**What the task asks:**
Rewrite the material from its start through the line containing "export const myFeature", both ends included, changing "definition" to "params" and leaving everything else unchanged. Omit the pictures from your answer.

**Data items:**
+++

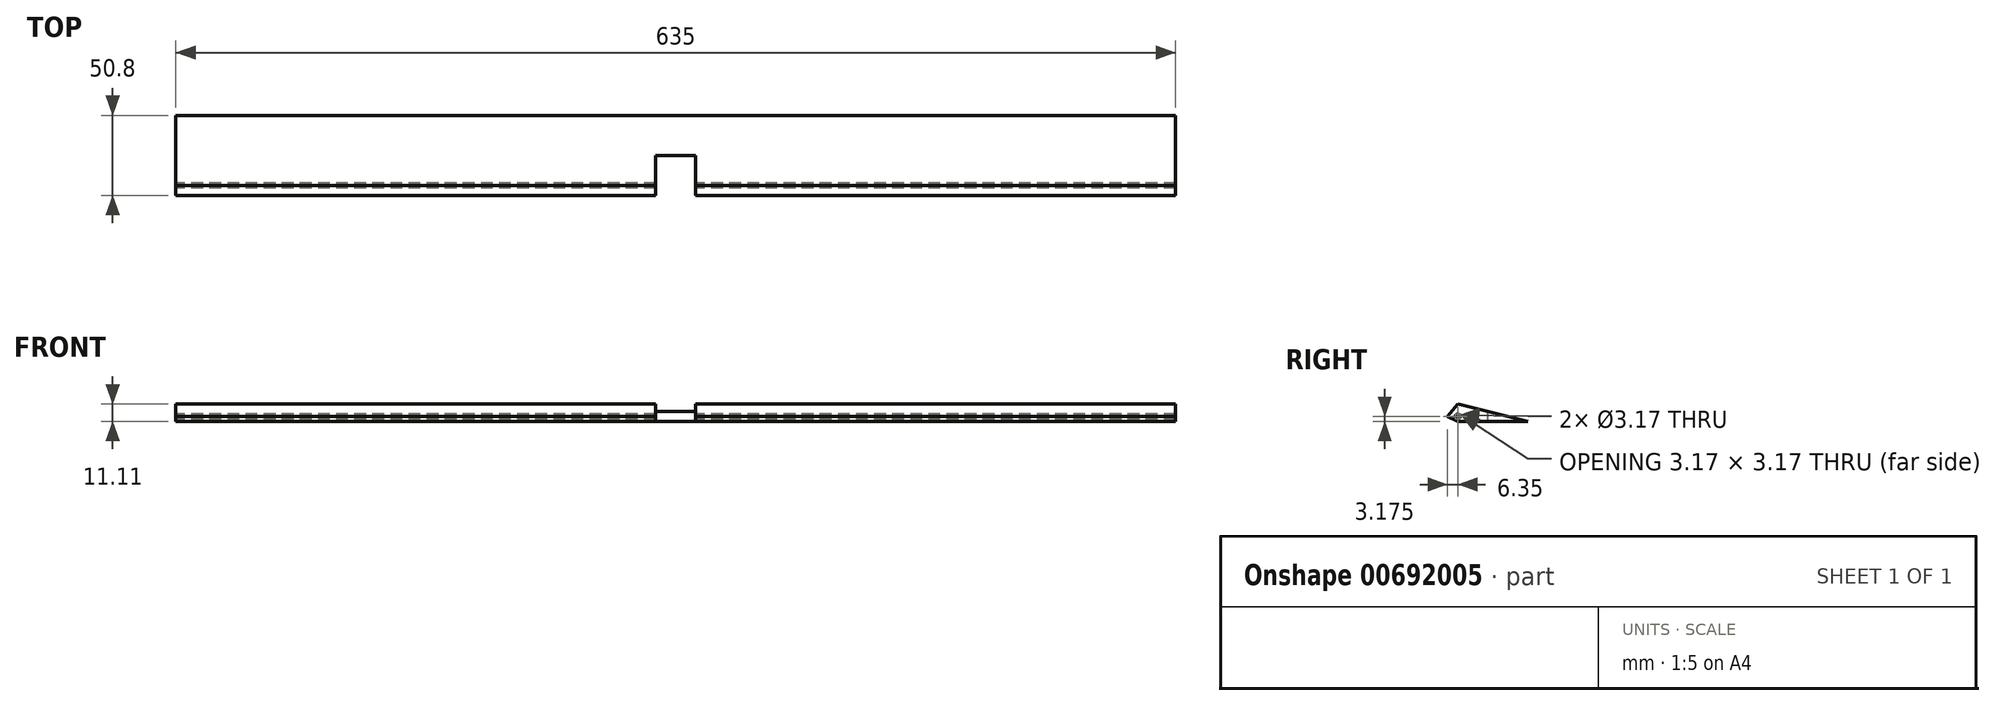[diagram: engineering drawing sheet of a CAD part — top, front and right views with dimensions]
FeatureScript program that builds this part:
annotation { "Feature Type Name" : "Feature", "Feature Type Description" : "" }
export const myFeature = defineFeature(function(context is Context, id is Id, definition is map)
    precondition{}
    {
        {
            var Q0;
            Q0=qCreatedBy(makeId("Right.planeOp"),FACE);
            var sketch = newSketch(context, id + "F0", { "sketchPlane" : qUnion([Q0])});
            skLineSegment(sketch, "E0.bottom", {"start": v(-127, 19.05) * mm, "end": v(127, 19.05) * mm});
            skLineSegment(sketch, "E0.top", {"start": v(-127, -19.05) * mm, "end": v(127, -19.05) * mm});
            skLineSegment(sketch, "E0.left", {"start": v(-127, 19.05) * mm, "end": v(-127, -19.05) * mm});
            skLineSegment(sketch, "E0.right", {"start": v(127, 19.05) * mm, "end": v(127, -19.05) * mm});
            skPoint(sketch, "E0.middle", {"position": v(0, 0) * mm});
            skLineSegment(sketch, "E1", {"start": v(-127, -19.05) * mm, "end": v(-127, -15.88) * mm});
            skLineSegment(sketch, "E2", {"start": v(-127, -19.05) * mm, "end": v(-120.65, -19.05) * mm});
            skLineSegment(sketch, "E3", {"start": v(-120.65, -19.05) * mm, "end": v(-127, -15.88) * mm});
            skLineSegment(sketch, "E4", {"start": v(-127, 19.05) * mm, "end": v(-76.2, 19.05) * mm});
            skLineSegment(sketch, "E5", {"start": v(-76.2, 19.05) * mm, "end": v(-76.2, 6.35) * mm});
            skLineSegment(sketch, "E6", {"start": v(-127, 19.05) * mm, "end": v(-25.4, 19.05) * mm});
            skLineSegment(sketch, "E7", {"start": v(-25.4, 19.05) * mm, "end": v(-76.2, 6.35) * mm});
            skLineSegment(sketch, "E8", {"start": v(-76.2, 6.35) * mm, "end": v(-127, -15.88) * mm});
            skLineSegment(sketch, "E9", {"start": v(-25.4, 19.05) * mm, "end": v(127, -19.05) * mm});
            skSolve(sketch);
        }
        {
            var Q0;
            {var subQ0=sQuery(id+"F0.wireOp",EDGE,"E3");Q0=makeQuery(id+"F0.imprint","IMPRINT",FACE,{"disambiguationData":[TD([[makeQuery(id+"F0.imprint","IMPRINT",EDGE,{"derivedFrom":subQ0}),-1.0]])]});}
            extrude(context, id + "F1", {"entities" : qUnion([Q0]), "depth" : 762 * mm, "offsetDistance" : 25.4 * mm});
        }
        {
            var Q0;
            Q0=makeQuery(id+"F1.opExtrude","SWEPT_FACE",FACE,{"disambiguationData":[OSD([sQuery(id+"F0.wireOp",EDGE,"E0.top")])]});
            var sketch = newSketch(context, id + "F2", { "sketchPlane" : qUnion([Q0])});
            skLineSegment(sketch, "E10", {"start": v(0, -127) * mm, "end": v(76.2, -127) * mm});
            skLineSegment(sketch, "E11", {"start": v(76.2, -127) * mm, "end": v(76.2, -76.2) * mm});
            skLineSegment(sketch, "E12", {"start": v(76.2, -76.2) * mm, "end": v(711.2, -76.2) * mm});
            skLineSegment(sketch, "E13", {"start": v(711.2, -76.2) * mm, "end": v(711.2, -127) * mm});
            skLineSegment(sketch, "E14", {"start": v(76.2, -76.2) * mm, "end": v(393.7, -76.2) * mm});
            skLineSegment(sketch, "E15", {"start": v(393.7, -76.2) * mm, "end": v(393.7, -101.6) * mm});
            skLineSegment(sketch, "E16", {"start": v(393.7, -101.6) * mm, "end": v(406.4, -101.6) * mm});
            skLineSegment(sketch, "E17", {"start": v(406.4, -101.6) * mm, "end": v(381, -101.6) * mm});
            skLineSegment(sketch, "E18", {"start": v(381, -101.6) * mm, "end": v(381, -76.2) * mm});
            skLineSegment(sketch, "E19", {"start": v(406.4, -101.6) * mm, "end": v(406.4, -76.2) * mm});
            skSolve(sketch);
        }
        {
            var Q0;
            Q0=makeQuery(id+"F2.imprint","IMPRINT",FACE,{"disambiguationData":[TD([[makeQuery(id+"F2.imprint","IMPRINT",EDGE,{"derivedFrom":sQuery(id+"F2.wireOp",EDGE,"E10")}),-1.0]])]});
            var Q1;
            Q1=makeQuery(id+"F1.opExtrude","SWEPT_FACE",FACE,{"disambiguationData":[OSD([sQuery(id+"F0.wireOp",EDGE,"E3")])]});
            var Q2;
            {var subQ0=sQuery(id+"F2.wireOp",EDGE,"E15");Q2=makeQuery(id+"F2.imprint","IMPRINT",FACE,{"disambiguationData":[TD([[makeQuery(id+"F2.imprint","IMPRINT",EDGE,{"derivedFrom":subQ0}),-1.0]])]});}
            var Q3;
            {var subQ2=sQuery(id+"F2.wireOp",EDGE,"E15");Q3=makeQuery(id+"F2.imprint","IMPRINT",FACE,{"disambiguationData":[TD([[makeQuery(id+"F2.imprint","IMPRINT",EDGE,{"derivedFrom":subQ2}),1.0]])]});}
            extrude(context, id + "F3", {"entities" : qUnion([Q0, Q1, Q2, Q3]), "operationType" : NewBodyOperationType.REMOVE, "endBound" : BoundingType.THROUGH_ALL, "oppositeDirection" : true, "depth" : 25.4 * mm, "offsetDistance" : 25.4 * mm});
        }
        {
            var Q0;
            Q0=makeQuery(id+"F3.boolean.opBoolean","COPY",FACE,{"derivedFrom":makeQuery(id+"F3.opExtrude","SWEPT_FACE",FACE,{"disambiguationData":[OSD([sQuery(id+"F2.wireOp",EDGE,"E11")])]})});
            var sketch = newSketch(context, id + "F4", { "sketchPlane" : qUnion([Q0])});
            skLineSegment(sketch, "E20", {"start": v(-127, -19.05) * mm, "end": v(-82.55, -19.05) * mm});
            skLineSegment(sketch, "E21", {"start": v(-82.55, -19.05) * mm, "end": v(-82.55, -7.94) * mm});
            skLineSegment(sketch, "E22", {"start": v(-127, -19.05) * mm, "end": v(-88.9, -19.05) * mm});
            skLineSegment(sketch, "E23", {"start": v(-88.9, -19.05) * mm, "end": v(-88.9, -9.53) * mm});
            skLineSegment(sketch, "E24", {"start": v(-76.2, -19.05) * mm, "end": v(-76.2, -15.88) * mm});
            skLineSegment(sketch, "E25", {"start": v(-76.2, -15.88) * mm, "end": v(-82.55, -19.05) * mm});
            skLineSegment(sketch, "E26", {"start": v(-76.2, -15.88) * mm, "end": v(-82.55, -7.94) * mm});
            skSolve(sketch);
        }
        {
            var Q0;
            {var subQ0=sQuery(id+"F4.wireOp",EDGE,"RdxC5ClE-TM9d-Ymyk-f1eb-UAKcxgaN80Cf");Q0=makeQuery(id+"F4.imprint","IMPRINT",FACE,{"disambiguationData":[TD([[makeQuery(id+"F4.imprint","IMPRINT",EDGE,{"derivedFrom":subQ0}),-1.0]])]});}
            var Q1;
            {var subQ0=sQuery(id+"F4.wireOp",EDGE,"HFo8b9Q3-XqX0-Gt14-9DyS-8aIeYXehCl1V");Q1=makeQuery(id+"F4.imprint","IMPRINT",FACE,{"disambiguationData":[TD([[makeQuery(id+"F4.imprint","IMPRINT",EDGE,{"derivedFrom":subQ0}),1.0]])]});}
            var Q2;
            {var subQ0=sQuery(id+"F4.wireOp",EDGE,"E26");Q2=makeQuery(id+"F4.imprint","IMPRINT",FACE,{"disambiguationData":[TD([[makeQuery(id+"F4.imprint","IMPRINT",EDGE,{"derivedFrom":subQ0}),-1.0]])]});}
            var Q3;
            {var subQ0=sQuery(id+"F4.wireOp",EDGE,"E24");Q3=makeQuery(id+"F4.imprint","IMPRINT",FACE,{"disambiguationData":[TD([[makeQuery(id+"F4.imprint","IMPRINT",EDGE,{"derivedFrom":subQ0}),-1.0]])]});}
            extrude(context, id + "F5", {"entities" : qUnion([Q0, Q1, Q2, Q3]), "operationType" : NewBodyOperationType.REMOVE, "endBound" : BoundingType.THROUGH_ALL, "oppositeDirection" : true, "depth" : 25.4 * mm, "offsetDistance" : 25.4 * mm});
        }
        {
            var Q0;
            Q0=makeQuery(id+"F3.boolean.opBoolean","COPY",FACE,{"derivedFrom":makeQuery(id+"F3.opExtrude","SWEPT_FACE",FACE,{"disambiguationData":[OSD([sQuery(id+"F2.wireOp",EDGE,"E11")])]})});
            var sketch = newSketch(context, id + "F6", { "sketchPlane" : qUnion([Q0])});
            skCircle(sketch, "E27", {"center": v(-82.55, -15.87) * mm, "radius": 1.59 * mm});
            skLineSegment(sketch, "E28", {"start": v(-82.55, -19.05) * mm, "end": v(-82.55, -17.46) * mm});
            skSolve(sketch);
        }
        {
            var Q0;
            Q0 = qSketchRegion(id + "F6", true);
            extrude(context, id + "F7", {"entities" : qUnion([Q0]), "operationType" : NewBodyOperationType.REMOVE, "endBound" : BoundingType.THROUGH_ALL, "oppositeDirection" : true, "depth" : 25.4 * mm, "offsetDistance" : 25.4 * mm});
        }
    });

+++

**Correct response:**
[diagram: engineering drawing sheet of a CAD part — top, front and right views with dimensions]
FeatureScript program that builds this part:
annotation { "Feature Type Name" : "Feature", "Feature Type Description" : "" }
export const myFeature = defineFeature(function(context is Context, id is Id, params is map)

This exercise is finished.